▸ EXERCISE PROMPT
Write out all of the records precisely. Skip anything that is a picture.

Collected data
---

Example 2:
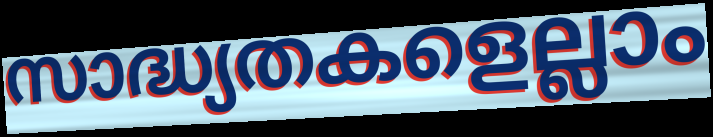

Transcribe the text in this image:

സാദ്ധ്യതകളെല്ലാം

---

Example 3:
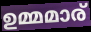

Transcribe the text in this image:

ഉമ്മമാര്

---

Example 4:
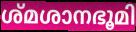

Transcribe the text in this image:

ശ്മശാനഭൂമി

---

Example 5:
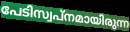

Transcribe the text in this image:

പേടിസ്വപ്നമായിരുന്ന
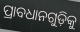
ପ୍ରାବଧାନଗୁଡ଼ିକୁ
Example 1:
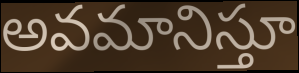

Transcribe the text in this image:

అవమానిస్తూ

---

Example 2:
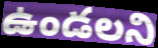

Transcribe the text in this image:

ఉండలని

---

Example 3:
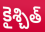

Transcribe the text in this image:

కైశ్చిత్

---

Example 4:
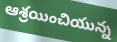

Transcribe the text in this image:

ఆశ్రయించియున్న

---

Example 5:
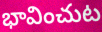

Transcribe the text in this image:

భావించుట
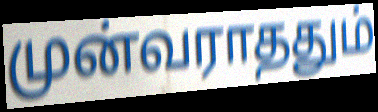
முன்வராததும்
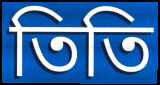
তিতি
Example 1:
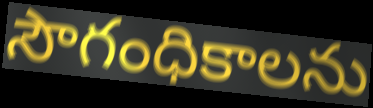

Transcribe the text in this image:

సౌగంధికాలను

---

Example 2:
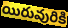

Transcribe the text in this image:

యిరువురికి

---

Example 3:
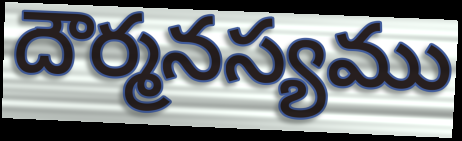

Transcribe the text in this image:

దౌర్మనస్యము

▸ COMPLETED EXERCISE
---

Example 2:

Transcribe the text in this image:

സാദ്ധ്യതകളെല്ലാം

---

Example 3:

Transcribe the text in this image:

ഉമ്മമാര്

---

Example 4:

Transcribe the text in this image:

ശ്മശാനഭൂമി

---

Example 5:

Transcribe the text in this image:

പേടിസ്വപ്നമായിരുന്ന
ପ୍ରାବଧାନଗୁଡ଼ିକୁ
Example 1:

Transcribe the text in this image:

అవమానిస్తూ

---

Example 2:

Transcribe the text in this image:

ఉండలని

---

Example 3:

Transcribe the text in this image:

కైశ్చిత్

---

Example 4:

Transcribe the text in this image:

ఆశ్రయించియున్న

---

Example 5:

Transcribe the text in this image:

భావించుట
முன்வராததும்
তিতি
Example 1:

Transcribe the text in this image:

సౌగంధికాలను

---

Example 2:

Transcribe the text in this image:

యిరువురికి

---

Example 3:

Transcribe the text in this image:

దౌర్మనస్యము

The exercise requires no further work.